Böhm, paranın Başbakana gerçekten verilip verilmediği konusunda net bir bilgisi olmadığını vurgularken, avukatlar, Almanca ve Türkçe metindeki Başbakan ve Başbakanlık ifadelerinin çeviri farklılığından kaynaklandığına dikkat çektiler.
ELEBAŞI KARAMAN
Böhm, kaldırdıkları her taşın altından sanık Mehmet Gürhan, Mehmet Taşkan ve Firdevsi Ermişin yanı sıra Zekeriya Karamanın çıktığını belirterek, skandalın elebaşının Karaman olduğunu söyledi. Karamanı, yüksek kriminal potansiyeli olan, pişmanlık ve özeleştirisi bulunmayan elebaşı olarak tanımlayabilirim diyen Böhm, Karamanın hiçbir makbuzu imzalamadığını, Mehmet Taşkanla haberleşmesinde de (e-posta ve iki ayrı cep telefonu) Nuri Yılmaz ve Nostalji 75 takma isimlerini kullandığını belirtti.
AKMAN ORTAK
Başkomiser, kurye olduğu öne sürülen ve hakkında ayrıca soruşturma yürütülen RTÜK Başkanı Zahid Akmanın da, Karamanın direkt ya da dolaylı ortaklığı bulunan şirketlere hissedar ya da ortak olduğuna dikkat çekti. Ayrıca Mehmet Taşkanın da ifadesinde, bağış skandalının başında Zekeriya Karaman, Zahid Akman, Mehmet Gürhan ve Mustafa Çelikin bulunduğunu açıkladığını söyledi.

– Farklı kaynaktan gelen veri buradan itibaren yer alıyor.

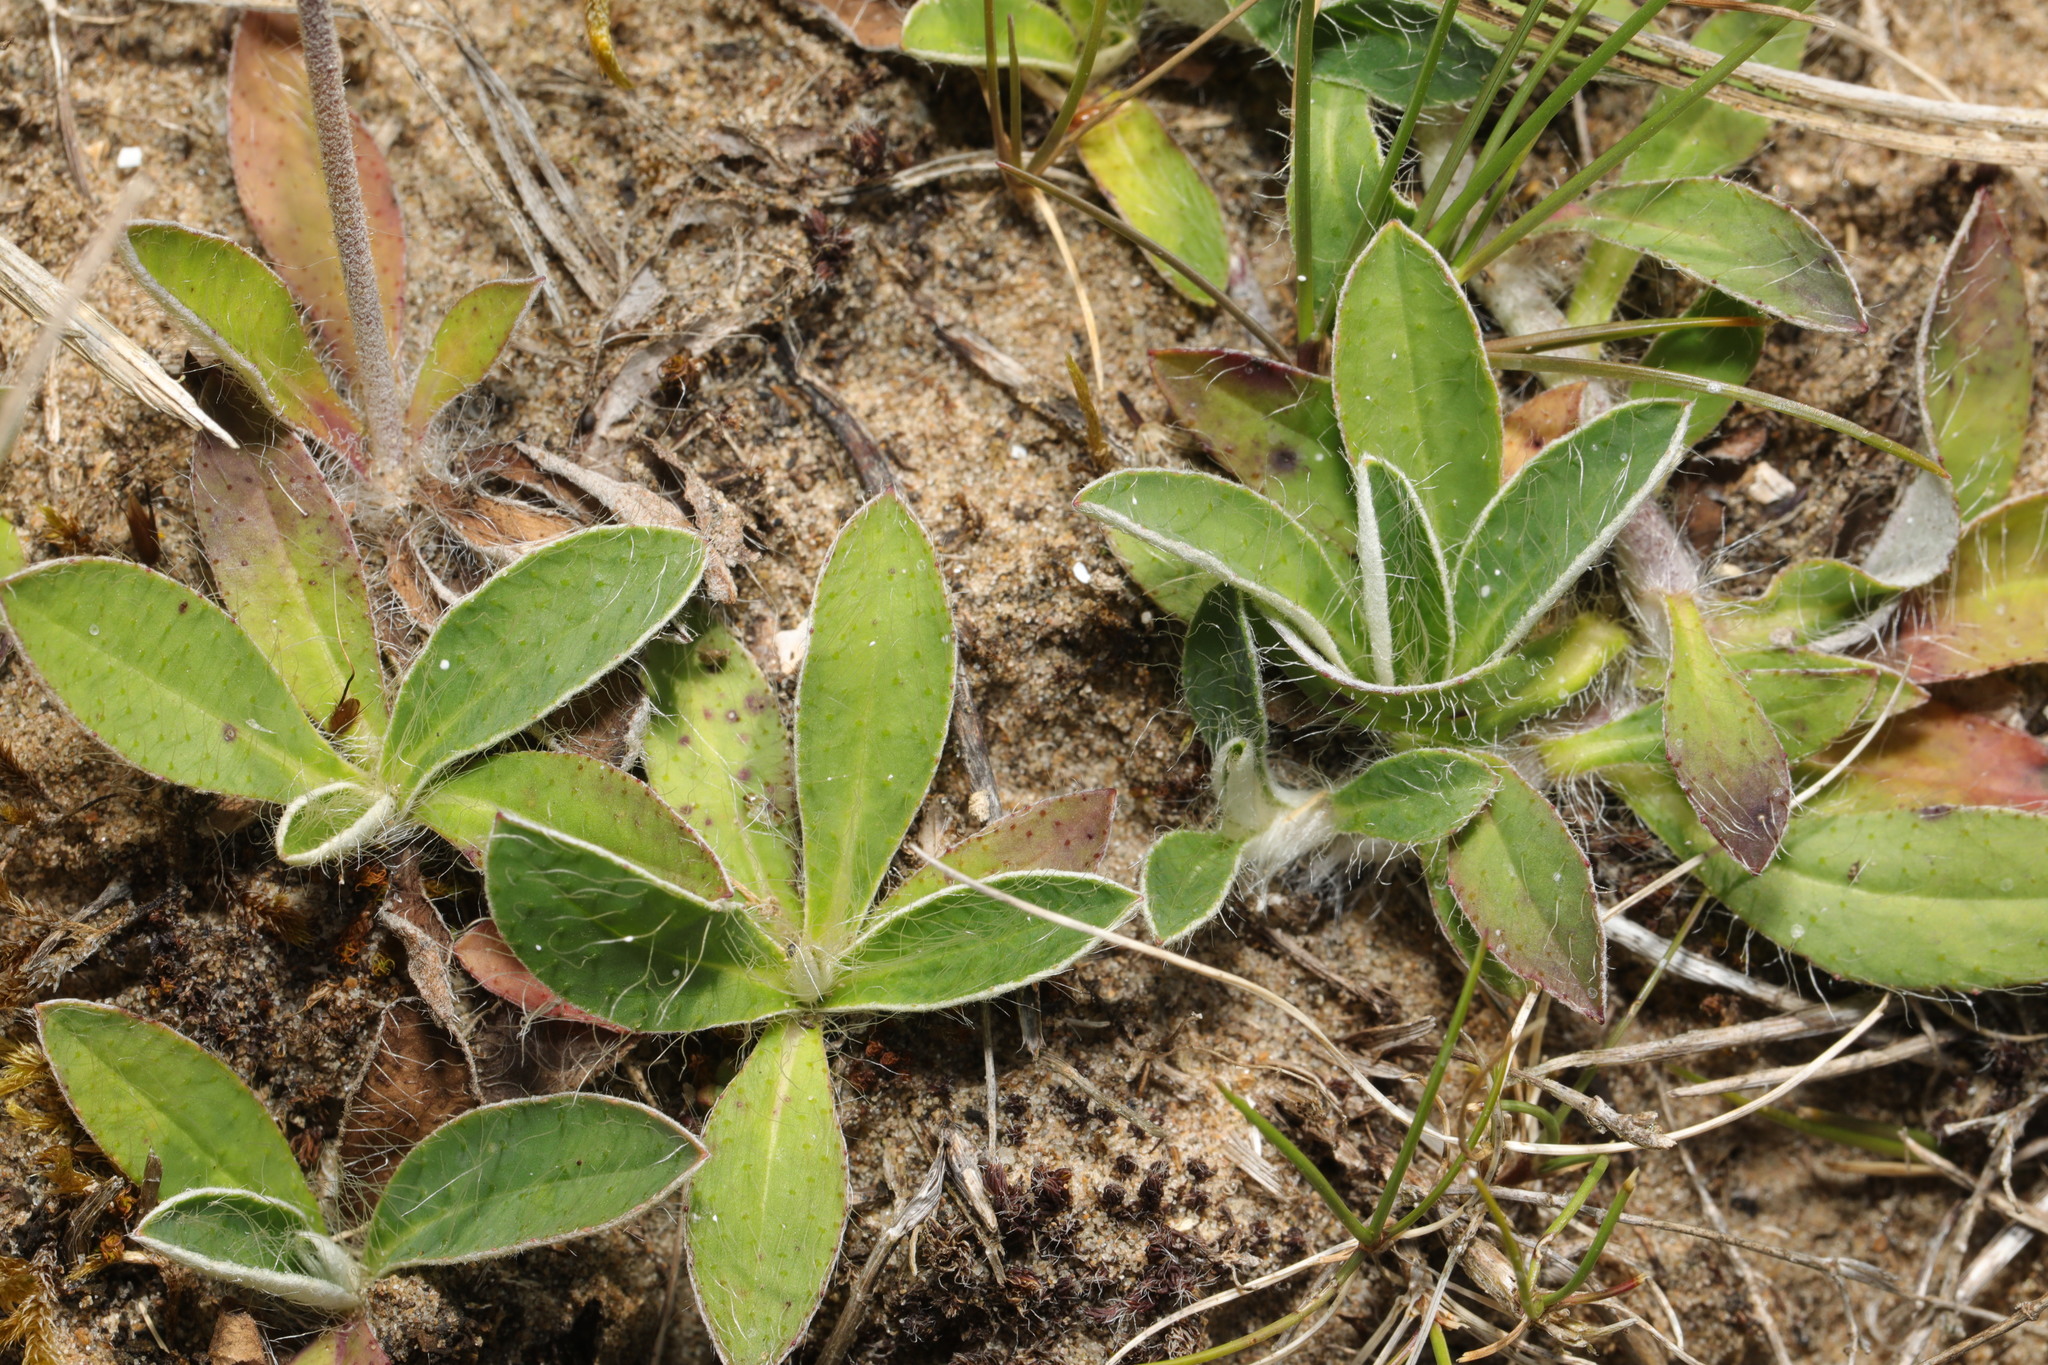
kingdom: Plantae
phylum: Tracheophyta
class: Magnoliopsida
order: Asterales
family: Asteraceae
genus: Pilosella
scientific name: Pilosella officinarum
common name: Mouse-ear hawkweed
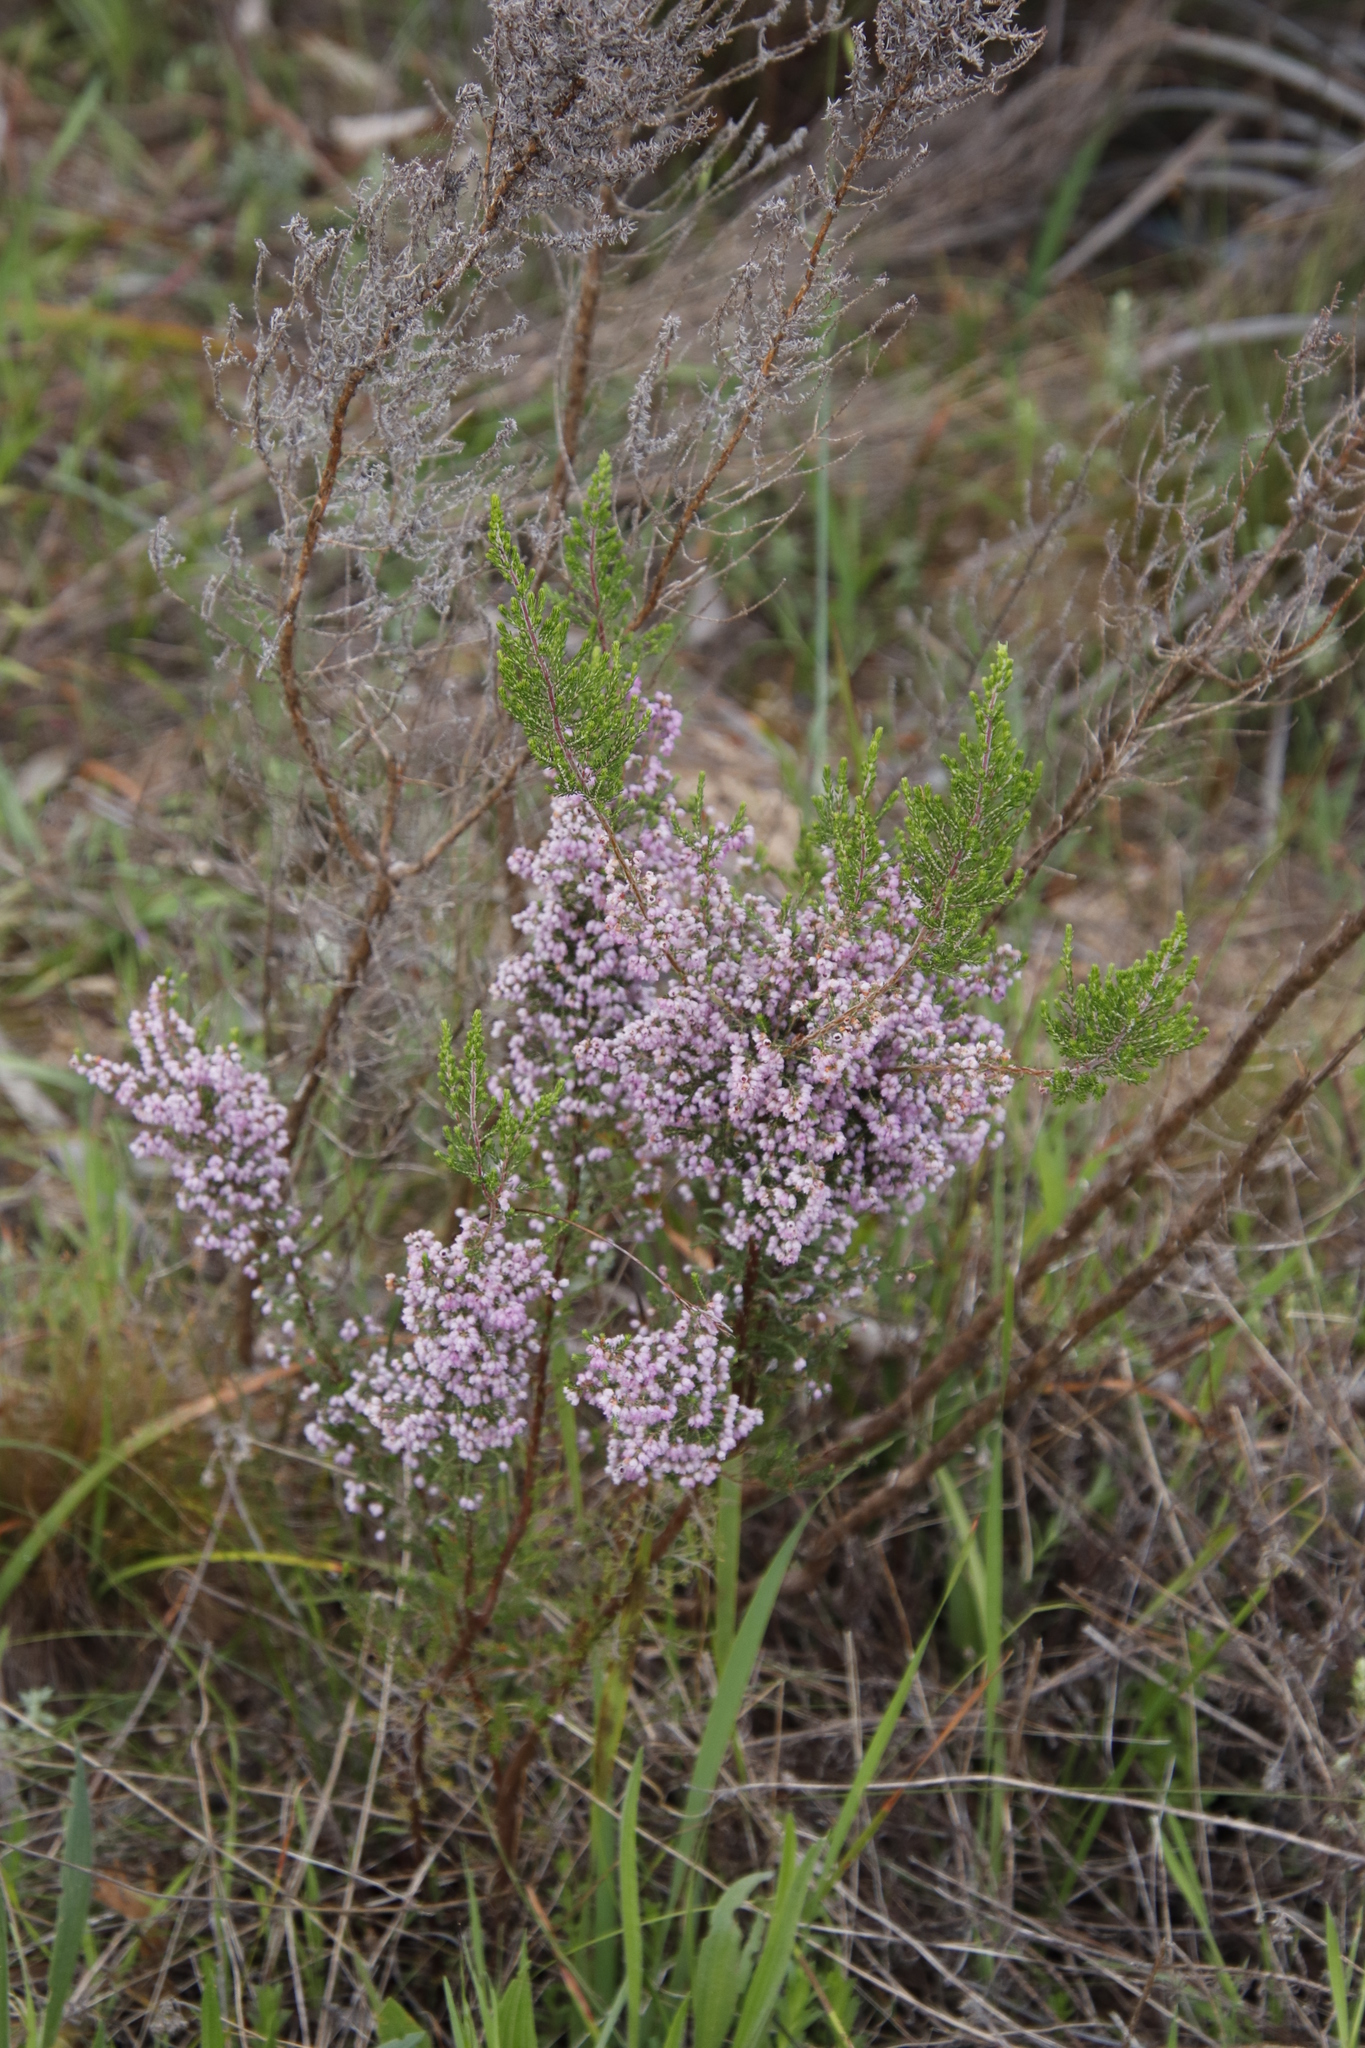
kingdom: Plantae
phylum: Tracheophyta
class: Magnoliopsida
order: Ericales
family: Ericaceae
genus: Erica
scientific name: Erica hirtiflora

Başkomiser, RTÜK Başkanı Zahid Akmanla ilgili de şu ifadeleri kullandı:
Akmanın Deniz Feneri e.V. yönetiminde sorumluluğunu tespit edemedik. Ancak sermaye şirketleri ile ilgilendiğini söyleyebiliriz. Akmanın yasadışı fiili muhasebe kayıtlarına ve tanık ifadelerine göre çeşitli zamanlarda kurye olarak görev yaptığını söyleyebiliriz. 2006ya kadar sanık Mehmet Gürhanın evinde ikamet etmiş. Genelde Zekeriya Karaman ile birlikte Frankfurta gelip, paraları aldıktan sonra Türkiyeye dönüyorlardı.
KANAL 7 MERKEZ
Böhm, Erdoğanın Almanya ziyaretinde, Kanal 7 Int stüdyolarını ziyaret etmesinin düşündürücü olduğunu kaydetti. Deniz Feneri Derneğinin Başkanı Engin Yılmazın Aramızda hukuki bağ yok ifadesine rağmen, çalışanların, sanık ve tanıkların ifadeleri ile diğer kanıtlara göre Zekeriya Karamanın iki derneğin kurucusu olarak tanımlanabileceğini anlatan Böhm, bütün yöneticilerin bir biçimde Kanal 7 ortağı veya çalışanı olduğu ve işlerin aslında Kanal 7 İstanbul merkezinden yürütüldüğüne dikkat çekti.
YARDIM YOK
Türk makamlarının, Deniz Feneri e.V. davasında aktif bir yardımda bulunmadıklarını belirten Böhm, Davaya karışan isimlerin adres ve şirket ortaklıkları ile ilgili basit sorulara bile yanıt vermediler. 22.05.2007 tarihinde Federal Kriminal Dairesi üzerinden ve Alman Elçiliği aracılığıyla Ankara İnterpol ve İçişleri Bakanlığına kapsamlı belge gönderip yardım ve belge istememize rağmen, alışılmış uluslararası işbirliği temayüllerinin çok altında yanıt aldık diye konuştu.